Le scandale des carburants pour l’Afrique
Le scandale des carburants pour l’Afrique
Editorial. Il n’y a aucune fatalité à ce que l’Afrique soit condamnée à utiliser des carburants nocifs fabriqués par des groupes peu scrupuleux, encouragés par des normes laxistes.
A Lagos, en décembre 2017. / PIUS UTOMI EKPEI / AFP
Editorial du « Monde ». Le scandale dure depuis des dizaines d’années. Des multinationales du négoce de produits pétroliers livrent en toute légalité un poison invisible en Afrique. Il s’agit de carburants de basse qualité volontairement mélangés à des produits chimiques à la toxicité bien connue. Il en ressort un sinistre cocktail de diesel et d’essence extrêmement polluant, émettant de grandes qualités de particules fines et à la teneur en soufre parfois 1 000 fois supérieure aux normes européennes.

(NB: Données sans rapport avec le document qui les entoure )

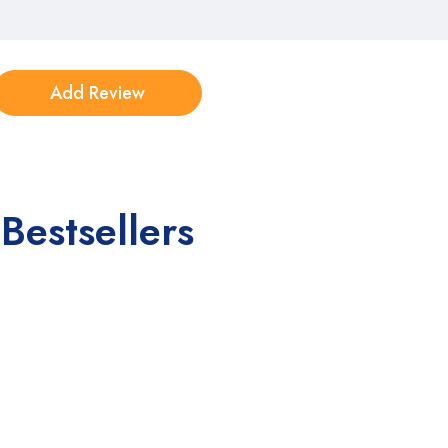
Bestsellers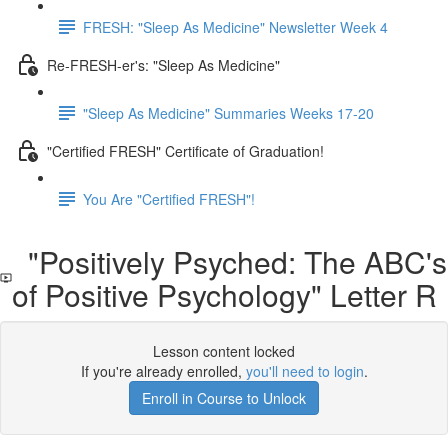
FRESH: "Sleep As Medicine" Newsletter Week 4
Re-FRESH-er's: "Sleep As Medicine"
"Sleep As Medicine" Summaries Weeks 17-20
"Certified FRESH" Certificate of Graduation!
You Are "Certified FRESH"!
"Positively Psyched: The ABC's
of Positive Psychology" Letter R
Lesson content locked
If you're already enrolled,
you'll need to login
.
Enroll in Course to Unlock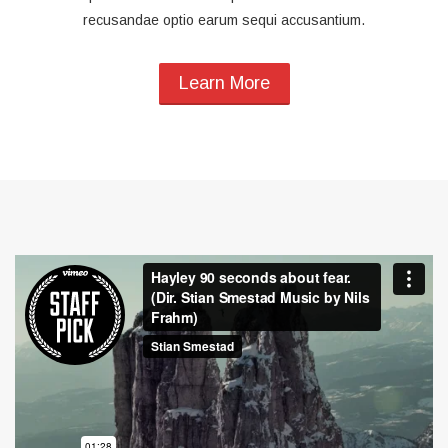
recusandae optio earum sequi accusantium.
Learn More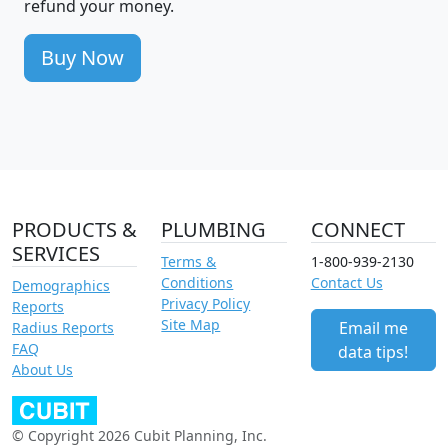
refund your money.
Buy Now
PRODUCTS &
PLUMBING
CONNECT
SERVICES
Terms &
1-800-939-2130
Conditions
Contact Us
Demographics
Privacy Policy
Reports
Site Map
Email me
Radius Reports
FAQ
data tips!
About Us
© Copyright 2026 Cubit Planning, Inc.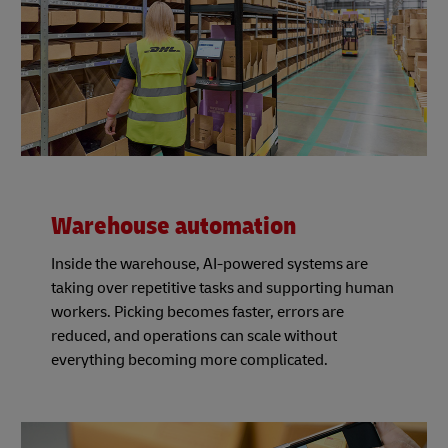
Warehouse automation
Inside the warehouse, AI-powered systems are
taking over repetitive tasks and supporting human
workers. Picking becomes faster, errors are
reduced, and operations can scale without
everything becoming more complicated.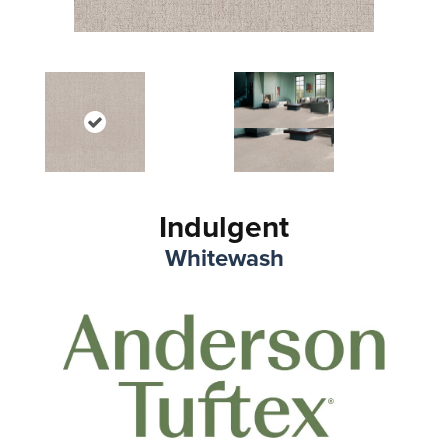
Indulgent
Whitewash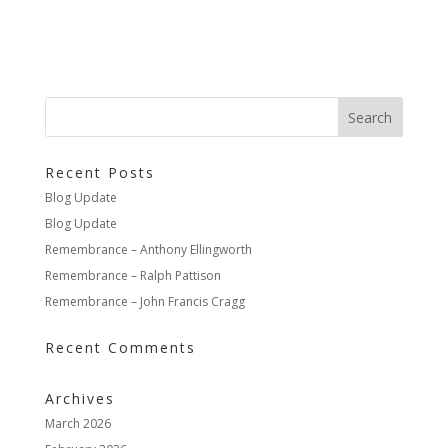
Recent Posts
Blog Update
Blog Update
Remembrance – Anthony Ellingworth
Remembrance – Ralph Pattison
Remembrance – John Francis Cragg
Recent Comments
Archives
March 2026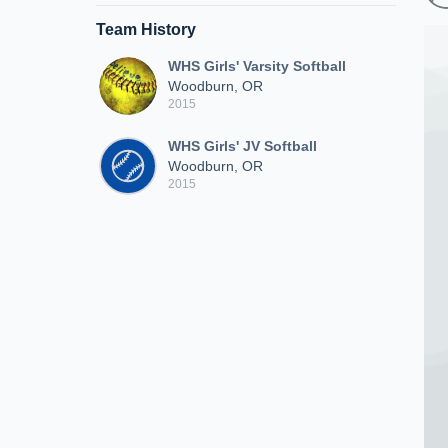
Team History
WHS Girls' Varsity Softball
Woodburn, OR
2015
WHS Girls' JV Softball
Woodburn, OR
2015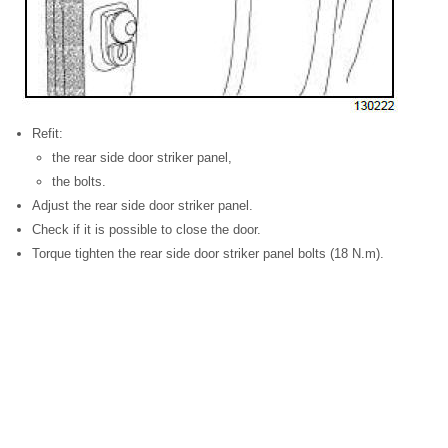
Refit:
the rear side door striker panel,
the bolts.
Adjust the rear side door striker panel.
Check if it is possible to close the door.
Torque tighten the rear side door striker panel bolts (18 N.m).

La police environnementale des Pays-Bas vient de publier un rapport d’enquête sur le « dirty diesel », confirmant les résultats d’une étude rigoureuse publiée par l’Organisation non gouvernementale (ONG) suisse Public Eye, deux ans plus tôt. Le business des carburants toxiques tourne à plein régime et est pratiqué sans retenue par des grands groupes pétroliers et des mastodontes du négoce, aussi discrets qu’impitoyables dans leurs pratiques commerciales dépourvues d’éthique. C’est l’Afrique, se disent-ils sans doute. Le fait que les courtiers utilisent les termes de « qualité africaine » n’a rien d’anodin.
Un poison qui se répand partout en Afrique de l’Ouest
Leurs firmes ne se contentent pas de produire ce « dirty diesel » à quai ou en pleine mer, pour être plus discrètes. Elles l’exportent à bord de leurs tankers les plus vétustes, le distribuent à travers leurs réseaux de stations essence, parfois mis en place à l’issue de négociations opaques avec les dirigeants, de qui elles ont obtenu des parts dans des champs pétroliers et des pipelines.
Ce poison se répand ensuite partout en Afrique de l’Ouest, car il est recraché sous forme d’émissions polluantes par des voitures hors d’âge dont l’Europe se débarrasse, parce qu’elles ne sont plus aux normes occidentales. Ce scandale s’ajoute à d’autres fléaux : guerres, coups d’Etat, affaires de corruption, tragédies environnementales, dont l’or noir est systématiquement à l’origine. C’est, par exemple, ce qui se déroule au sud du Nigeria, dans la région du delta du Niger, ravagée par le pétrole, source de richesse potentielle devenue venin. Des milliers de fuites des exploitations du géant anglo-néerlandais Shell ont souillé peut-être à jamais l’un des écosystèmes les plus fragiles et précieux du continent.
Derrière le business du « dirty diesel », des grandes sociétés qui n’ont cure de l’environnement et de la santé des populations et tirent un maximum de profit de la faiblesse des normes en vigueur en Afrique. Ici s’applique la loi cynique de l’offre, qui s’adapte à une demande peu exigeante, parce que moins solvable. Rien d’illégal dans tout cela, car, jusqu’à présent, il n’est pas interdit d’exporter des carburants hautement soufrés.
Toutefois, les choses commencent enfin à bouger. La plupart des Etats d’Afrique de l’Ouest, incités par le Programme des Nations unies pour l’environnement, se sont engagés à réduire drastiquement la teneur en soufre autorisée dans le diesel et appliquent peu à peu des standards internationaux. Mais ce mouvement est encore trop timide, car il se heurte à la pression des lobbys pétroliers et au renchérissement du prix à la pompe qu’il implique.
Du côté européen, il faut miser sur la crainte d’une mauvaise publicité pour que les acteurs pétroliers arrêtent de se livrer à ces pratiques peu reluisantes et pour que les gouvernements cessent de fermer les yeux. Il n’y a aucune fatalité à ce que l’Afrique soit condamnée à utiliser des carburants nocifs fabriqués par des groupes peu scrupuleux, encouragés par des normes laxistes.